The "adverserial-ness" is also apperant in the possible causes you raised for the manager's decision (he's a company man / he's taking advantage of the fact that you're agreeable / he doesn't want you to work elsewhere). There can be other reasons, even with a manager that's 100% on your side. For example, maybe he worked hard to get approval for you to go to that conference, even fought his supervisors, but at the end he lost? That's why the best advice is to ask him to explain the decision, and not to come to the conversation with any assumptions.

5 comments

Shouldn't the manager as a decent human being, upon so blatantly encroaching on another human being's personal time, be the one to explain himself and his reason for his refusal?
> There can be other reasons, even with a manager that's 100% on your side. For example, maybe he worked hard to get approval for you to go to that conference, even fought his supervisors, but at the end he lost? That's why the best advice is to ask him to explain the decision, and not to come to the conversation with any assumptions.

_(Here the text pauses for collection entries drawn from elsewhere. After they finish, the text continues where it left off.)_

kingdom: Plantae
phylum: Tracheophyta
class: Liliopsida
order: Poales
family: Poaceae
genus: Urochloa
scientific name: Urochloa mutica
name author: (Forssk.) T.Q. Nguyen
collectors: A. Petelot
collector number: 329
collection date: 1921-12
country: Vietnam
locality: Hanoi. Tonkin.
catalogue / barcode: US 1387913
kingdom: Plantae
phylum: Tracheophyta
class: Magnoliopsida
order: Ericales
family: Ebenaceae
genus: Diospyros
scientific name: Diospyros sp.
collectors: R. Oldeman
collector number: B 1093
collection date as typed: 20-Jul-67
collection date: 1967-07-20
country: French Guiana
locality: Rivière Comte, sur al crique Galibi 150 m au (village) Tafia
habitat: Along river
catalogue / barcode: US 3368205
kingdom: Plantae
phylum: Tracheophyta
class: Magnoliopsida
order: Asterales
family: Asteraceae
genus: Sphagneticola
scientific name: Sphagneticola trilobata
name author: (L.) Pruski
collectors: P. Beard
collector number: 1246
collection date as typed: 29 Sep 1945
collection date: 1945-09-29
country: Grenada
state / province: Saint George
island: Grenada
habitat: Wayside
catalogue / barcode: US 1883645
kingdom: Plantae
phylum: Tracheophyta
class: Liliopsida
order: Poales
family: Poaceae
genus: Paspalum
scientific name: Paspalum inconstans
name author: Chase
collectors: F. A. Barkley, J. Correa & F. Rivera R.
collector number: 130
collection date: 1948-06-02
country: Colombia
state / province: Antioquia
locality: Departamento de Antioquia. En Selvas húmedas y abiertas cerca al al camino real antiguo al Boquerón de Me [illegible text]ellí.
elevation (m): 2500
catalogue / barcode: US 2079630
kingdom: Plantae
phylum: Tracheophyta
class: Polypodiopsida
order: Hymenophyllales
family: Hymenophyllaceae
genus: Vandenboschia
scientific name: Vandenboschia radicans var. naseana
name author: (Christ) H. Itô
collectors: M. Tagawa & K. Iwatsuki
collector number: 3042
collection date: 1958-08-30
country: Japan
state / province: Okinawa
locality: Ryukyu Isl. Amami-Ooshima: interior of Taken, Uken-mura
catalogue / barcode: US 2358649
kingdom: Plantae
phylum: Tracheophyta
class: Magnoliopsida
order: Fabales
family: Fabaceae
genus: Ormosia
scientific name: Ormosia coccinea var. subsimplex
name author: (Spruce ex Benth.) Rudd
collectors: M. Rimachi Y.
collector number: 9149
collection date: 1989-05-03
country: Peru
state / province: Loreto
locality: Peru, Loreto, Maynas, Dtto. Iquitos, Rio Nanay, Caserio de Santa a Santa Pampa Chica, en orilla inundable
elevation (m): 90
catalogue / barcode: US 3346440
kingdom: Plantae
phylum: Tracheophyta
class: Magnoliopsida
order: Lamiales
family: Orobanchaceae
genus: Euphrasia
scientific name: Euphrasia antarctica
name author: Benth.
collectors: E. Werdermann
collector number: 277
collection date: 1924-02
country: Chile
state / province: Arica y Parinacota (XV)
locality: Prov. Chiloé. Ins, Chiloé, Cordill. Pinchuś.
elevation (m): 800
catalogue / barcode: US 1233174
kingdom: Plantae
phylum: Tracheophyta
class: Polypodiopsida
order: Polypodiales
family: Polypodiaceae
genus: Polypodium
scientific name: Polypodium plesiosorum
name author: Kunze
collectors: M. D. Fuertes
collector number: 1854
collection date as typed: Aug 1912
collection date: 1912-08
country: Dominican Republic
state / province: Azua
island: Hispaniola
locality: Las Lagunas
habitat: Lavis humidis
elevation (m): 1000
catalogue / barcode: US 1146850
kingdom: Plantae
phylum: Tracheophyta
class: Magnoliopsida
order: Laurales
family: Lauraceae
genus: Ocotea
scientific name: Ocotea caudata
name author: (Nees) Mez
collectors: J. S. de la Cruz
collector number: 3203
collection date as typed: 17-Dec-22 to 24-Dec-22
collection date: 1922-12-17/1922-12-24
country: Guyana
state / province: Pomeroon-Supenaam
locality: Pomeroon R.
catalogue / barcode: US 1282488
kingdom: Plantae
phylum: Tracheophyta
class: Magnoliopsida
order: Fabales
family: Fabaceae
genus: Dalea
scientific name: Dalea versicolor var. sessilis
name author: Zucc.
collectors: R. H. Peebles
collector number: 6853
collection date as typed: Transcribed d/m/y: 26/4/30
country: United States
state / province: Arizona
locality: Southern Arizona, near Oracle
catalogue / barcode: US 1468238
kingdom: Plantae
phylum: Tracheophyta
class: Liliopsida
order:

Fair enough. Maybe I should have said "managerial layers" when I said management.

TBF a manager that tried to get approval but got refused usually won’t reject the original request without explaination.

It’s poisonning the relation with the managee, so if it’s by mistake or from good intent, it’s such a bad move that maybe it’s best to not expect them to have a positive impact going further.

If it’s just some misunderstanding, there is a clear communication problem anyway, so situation would still be dire.

> That's a pretty adverserial approach. Why not understand the manager's motivation and then work with him/her?

That we are here suggests a critical disconnect with the manager already, so that's already failed.

The manager just pissed on the employee from a great height. It's the manager's job to explain exactly why this was reasonable (and it probably wasn't).